Use voice feature of AI chat applications

By practising along with this article, you'll learn how to:

Build a frontend application that uses the SpeechRecognition API to accept voice input and transcribe it
Build a backend app that prompts an AI assistant of your choice and sends a response back to clients
Connect both applications together to send the transcription to the backend as a prompt and display the AI response on the frontend

Optionally, you'll also learn how to host the frontend with Firebase and the backend with Google Cloud Run.

Prerequisites
The Web Speech API
- How the SpeechRecognition Component Works
How the Application Works
How to Build the Application
Test the Application Locally
Deploy the Backend Application with Google Cloud Run
Deploy the Frontend Application with Firebase
Connect the Deployed Applications
Conclusion

Prerequisites

This guide assumes that you have a working knowledge of HTML, CSS, and JavaScript in the browser. Basic familiarity with Node.js is beneficial but not essential.

In addition, you should have:

Google Chrome (at least version 33 ) and a functional audio input device
Node.js and npm installed on your computer
An API key from any AI assistant of your choice
A Google Cloud account and a Firebase account if you intend to deploy the applications

The Web Speech API

The Web Speech API enables applications to transcribe the speech in audio input and also synthesise audio from text. The API is made up of two components:

The SpeechRecognition component which receives audio input, recognises speech in the input and transcribes it
The SpeechSynthesis component which synthesises speech from text

You'll use the SpeechRecognition component in this guide.

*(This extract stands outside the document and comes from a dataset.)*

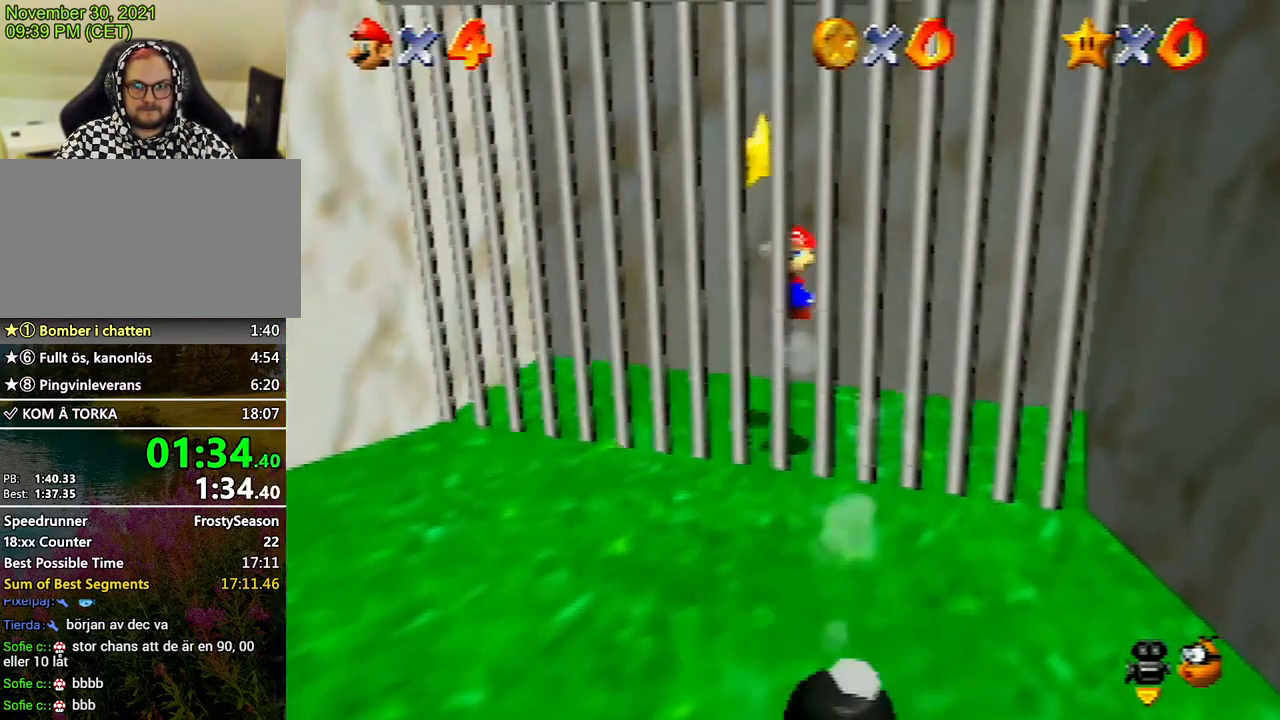
{"buttons": [], "left_stick": "center", "events": [[100, "Z", "down"], [167, "A", "up"], [233, "Z", "up"], [233, "left_stick", "center"]]}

How the SpeechRecognition Component Works

The SpeechRecognition component works through a JavaScript object instantiated in code.

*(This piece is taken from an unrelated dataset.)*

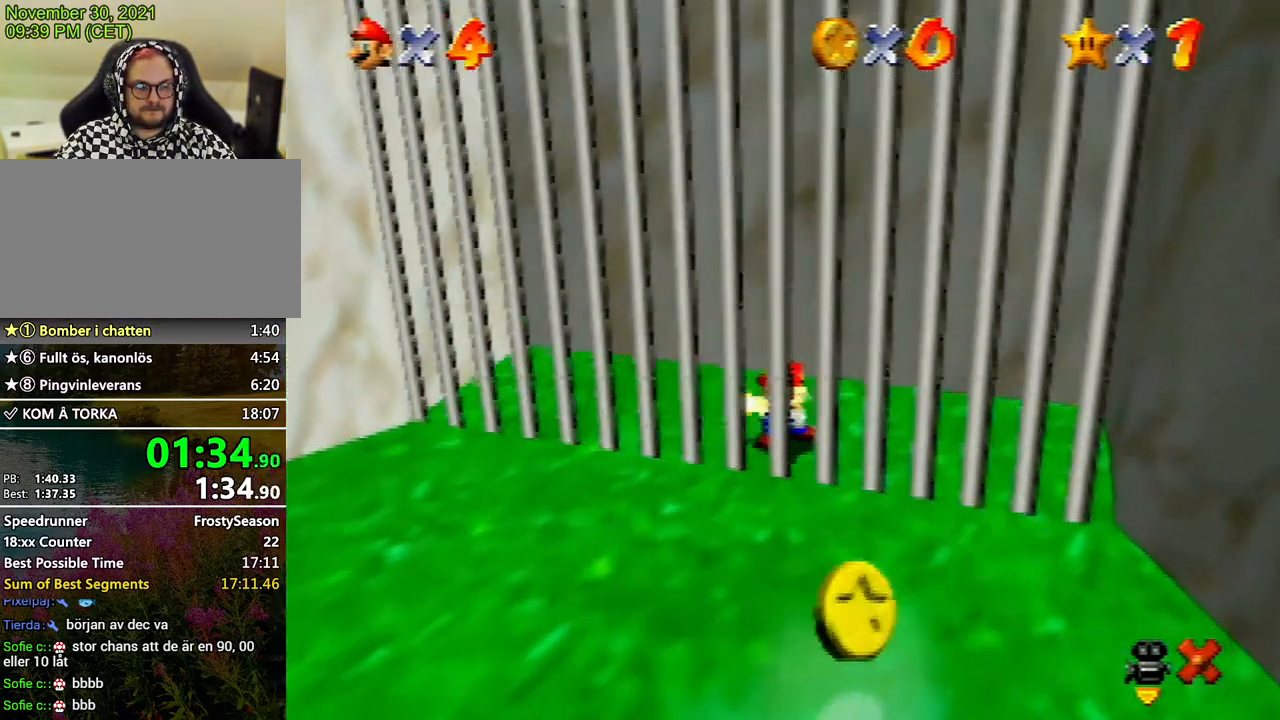
{"buttons": [], "left_stick": "center", "events": []}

const recognition = new SpeechRecognition();

The recognition instance exposes several event listeners that respond to audio input. For example, the audiostart event fires when sound is first detected, logging "audio detected" to the console as shown in the snippet below.

recognition.addEventListener("audiostart", function(event){
  console.log("audio detected")
}

The first time it recognises speech in a sound byte, the speechstart event is fired.

A SpeechRecognition instance also has the ability to configure how speech recognition should work. For example, it has a property called lang which sets the language that it should recognise. The default value of the lang property is the HTML lang attribute value, or the browser's language setting. It also has a boolean property called interimResults, which when set to true, enables the instance to return transcriptions incrementally rather than waiting for the audio input to end.

Audio captured by the microphone is processed by a recognition engine which could be in a remote server (for Google Chrome) or embedded in the browser (for Firefox).

After processing, the recognition engine returns a result, which is a list of words or phrases that have been recognised in the speech.

Each transcription in the list has two properties: confidence, a numerical estimate of its accuracy ranging from 0 (low) to 1 (high), and transcript, the recognised text for all or part of the speech.

How the Application Works

In order for a SpeechRecognition instance to capture audio, it needs access to the microphone. The browser requests for permission to use the microphone and, if granted, the application uses it to capture audio for the instance.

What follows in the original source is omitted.